■ Your goal
Set down, unchanged, the line with "Googleデータの利用について" and everything after it through the last line of the data.
=== Task material ===
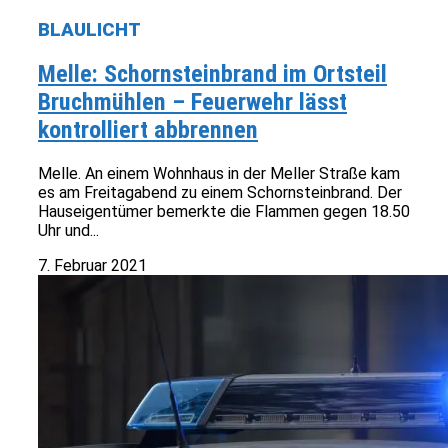
BLAULICHT
Melle: Schornsteinbrand im Ortsteil
Bruchmühlen – Feuerwehr lässt
kontrolliert abbrennen
Melle. An einem Wohnhaus in der Meller Straße kam
es am Freitagabend zu einem Schornsteinbrand. Der
Hauseigentümer bemerkte die Flammen gegen 18.50
Uhr und...
7. Februar 2021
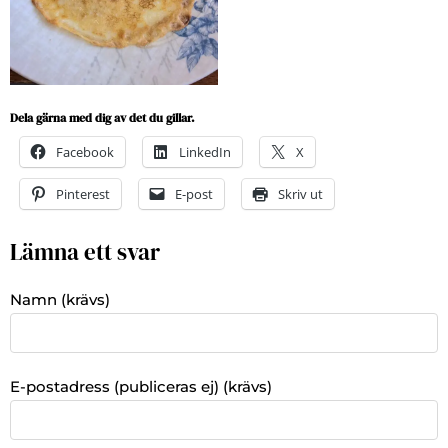
Dela gärna med dig av det du gillar.
Facebook
LinkedIn
X
Pinterest
E-post
Skriv ut
Lämna ett svar
Namn (krävs)
E-postadress (publiceras ej) (krävs)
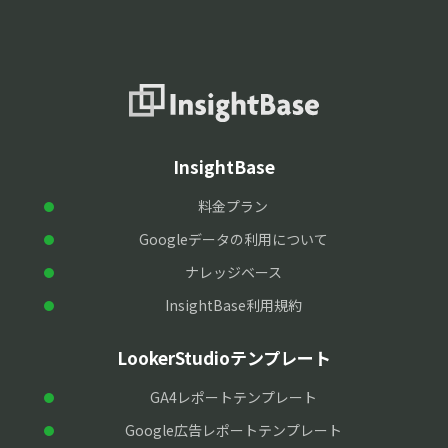
InsightBase
料金プラン
Googleデータの利用について
ナレッジベース
InsightBase利用規約
LookerStudioテンプレート
GA4レポートテンプレート
Google広告レポートテンプレート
===
■ Solution for this exercise
Googleデータの利用について
ナレッジベース
InsightBase利用規約
LookerStudioテンプレート
GA4レポートテンプレート
Google広告レポートテンプレート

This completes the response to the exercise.